> _Exercises_:
[1] In the passage on cASC culture and secretome collection, why were the SEC 3D samples concentrated? Answer in one to three sentences.
[2] According to the passage on cASC culture and secretome collection, what oxygen level was used for the hypoxic conditions?
*** Opening of Given passage ***
Figure 4. Fluorescence microscopy of cASC cultured on Cultispher S microcarriers on days 2, 3, and 9 under dynamic conditions. Viable cells stained green with Calcein-AM; nuclei stained blue with Hoechst 33342. Scale bars = 500 µm.
The presence of mesenchymal stem cell surface markers was successfully confirmed by flow cytometry analysis at the end of cultivation (day 9), see (Figure 5a). The immunophenotypic profile remained consistent before and after culture under both normoxia and hypoxia, with positive expression of CD29, CD44, and CD90, and absence of the hematopoietic marker CD45. These findings, including the characteristic adherence of the cells to plastic surfaces (Figure 5b,c), confirm the identity and typical behavior of MSCs according to the criteria of the International Society for Cellular Therapy [26], following the applied culture protocol.
Figure 5. Immunophenotype and adherence capability of cASC following 9 day dynamic culture in the bioreactor. (a) Immunophenotypic analysis of cASC before culture (grey bars) and after culture under normoxic (dark turquoise) and hypoxic (light turquoise) conditions. (b,c) Morphological assessment of cASC adherence after bioreactor culture under normoxic (b) and hypoxic (c) conditions.

3.3. 3D Culture Enhances Secretion of Pro-Regenerative Factors MCP-1 and VEGF

To optimize secretome composition and downstream applications, cASCs were cultured under hypoxic conditions (5% O2) and in medium supplemented with PLT. Secretomes were obtained from cells cultured either in 2D static monolayers on tissue culture flasks (SEC 2D) or in a 3D dynamic system (SEC 3D), with equal cell seeding density across both systems. Cells were first cultured for four days in FBS-containing medium to allow adhesion and proliferation. Subsequently, the medium was replaced with PLT-supplemented medium, and cells were cultured for an additional 72 h to enable accumulation of secreted factors. Hypoxic conditions were applied during this secretome collection phase in both systems. To allow for downstream functional assays in a dose-dependent manner, SEC 3D samples were subsequently concentrated (SEC 3D 5×).
*** Close of Given passage ***
*** Opening of Records provided ***
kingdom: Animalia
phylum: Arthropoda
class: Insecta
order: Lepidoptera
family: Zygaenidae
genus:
*** Close of Records provided ***
> _Answer section_:
[1] The SEC 3D samples were concentrated to SEC 3D 5× so that downstream functional assays could be run in a dose-dependent manner.

[2] 5% O2.